La escritura devanagari, los versos que recoge y la música tradicional que los acompañan ya nos introducen, desde el primer plano de la cinta, en un universo antiguo, inmemorial, en el que las creencias espirituales y los hechos empíricos están al mismo nivel de verosimilitud, de manera que conforman conjuntamente una visión de la existencia donde la realidad más cotidiana se ve teñida de magia y trascendencia.
No en vano, y por confesión expresa del propio realizador, Prantik Narayan Basu, Sakhisona pretende ser una relectura en clave ficcional y fílmica de los mitos vinculados a la zona de Mogulmari (Bengala Occidental), entre ellos el de la heroína que da título a la pieza, y cuyo nombre también lleva una montaña local.
De ahí que, con sabiduría, el autor haya creado una obra hondamente poética y alegórica tanto visual como argumentalmente hablando, en la que todas las instancias discursivas están puestas al servicio de la consecución de una atmósfera atemporal y eterna, y por eso mismo tan bella como inquietante. Ello explica, entre otras cosas, el uso del celuloide y del blanco y negro, así como las sutiles sobreimpresiones que sugieren una verdad oculta escondida en la naturaleza –en una idea que conecta directamente con la oposición hinduista entre Maya/Brahma– y, muy especialmente, la narrativa construida a fuerza, sobre todo, de planos detalle y planos generales, con lo que los tres principales personajes del relato transitan en él como minúsculos engranajes de un complejo plan superior, en el que las montañas, las cuevas, los ríos y los árboles juegan el papel de espectadores pero, también, de agentes «divinos» de su destino.
A partir del cuento popular sobre un hombre tentado por una fruta y convertido por ello en una cabra (sic), Basu teje la historia de un triángulo amoroso, en la que Sakhisona (Arunima Shankar) es abandonada por su esposo al enamorarse de una cabrera.
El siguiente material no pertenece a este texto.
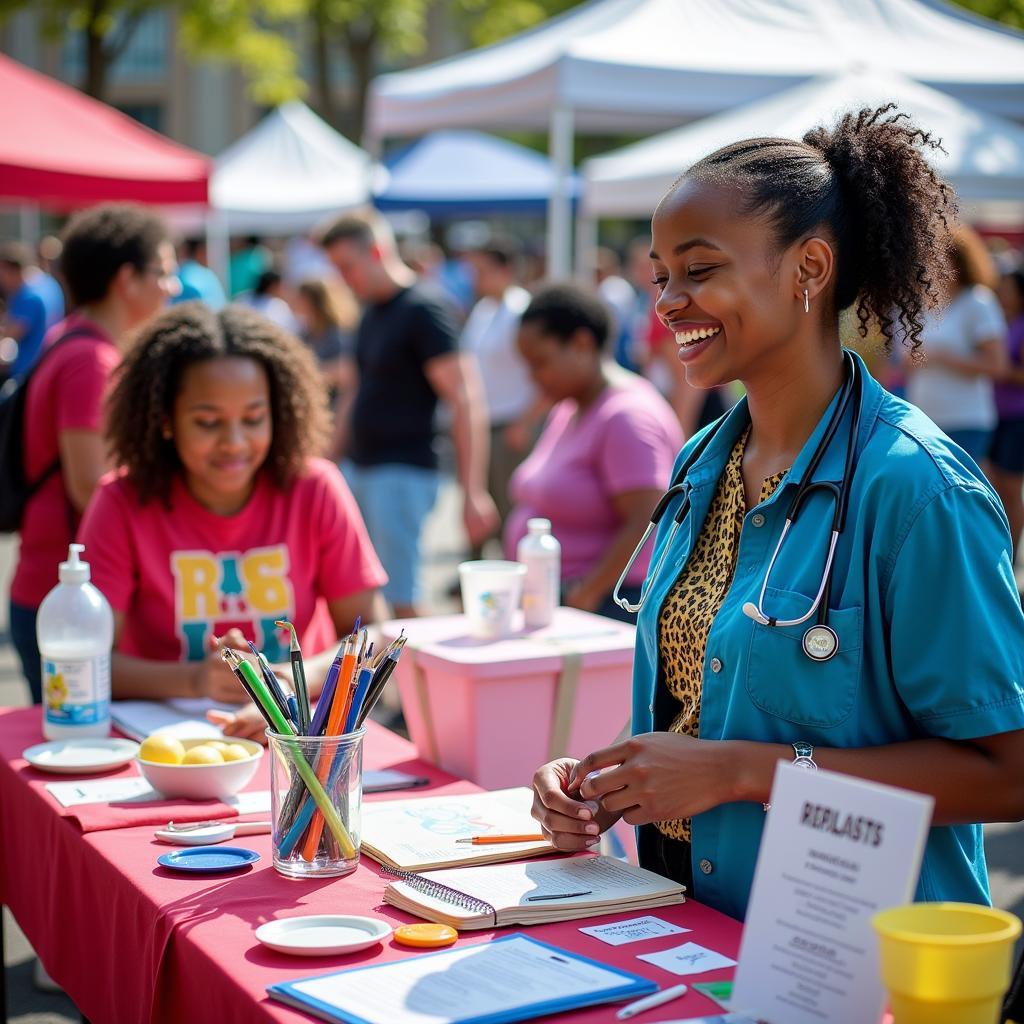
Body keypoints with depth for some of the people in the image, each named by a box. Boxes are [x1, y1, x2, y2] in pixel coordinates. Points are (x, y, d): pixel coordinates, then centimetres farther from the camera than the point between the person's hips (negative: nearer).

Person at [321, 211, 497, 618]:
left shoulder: (423, 307, -13)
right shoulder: (372, 309, 13)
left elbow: (465, 401, -18)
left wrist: (473, 493, -23)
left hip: (401, 473, -8)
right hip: (357, 467, 8)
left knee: (397, 601, -7)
Como en la intriga original, aunque con un giro más moderno, la protagonista deberá luchar contra sus demonios interiores para sobreponerse a la pérdida del amado; una temática de tintes feministas que ya se insinúa en el cuento de partida, pero que la cinta y las reinterpretaciones de aquel hechas por Faqir Raam y Muhamad Qurban Ali (explícitamente citadas en el prólogo de la película), acrecientan de manera decidida, al convertir a Sakhisona en emblema de guerrera (la veremos luchar contra un monstruo), artista (traza petroglifos mientras espera el regreso de su marido) y fuerza creadora (al equipararse su figura al agua y, por ende, a la fuente de la vida).
Pero aún hay más; y es que Basu inserta fotografías fijas de unas excavaciones arqueológicas actuales llevadas a cabo en una localización cercana de la misma región, que han dejado al descubierto las ruinas de un monasterio datado, aproximadamente, del siglo VI. Con dicho recurso el director enlaza meridianamente el pasado con el presente y, a la vez, recuerda la condición del cine de arte espaciotemporal, cuyas las imágenes, en este caso excluidas de un engarce lineal, actúan con el mismo poder de evocación que los objetos y restos de antaño desenterrados por los arqueólogos.
En definitiva, y para concluir, el portentoso lirismo visual y la profundidad temática que desprende Sakhisona en sus apenas veintiséis minutos de duración entroncan con el mejor ‹fantastique› no solo de su nación (v. gr. Adoor Gopalakrishnan) sino del resto de Asia. Sugerente, ambiguo, hipnótico y bello, este cortometraje es una oda panteísta a la voluntad humana, cargado como se halla a partes iguales de melancolía y esperanza, de sobrecogimiento y alegría, de folclore y vanguardismo, de leyenda e historia. No es de extrañar, por tanto, que esta pequeña joya fuera galardonada con el Premio Tigre dentro de su categoría en la pasada edición del Festival de Rotterdam.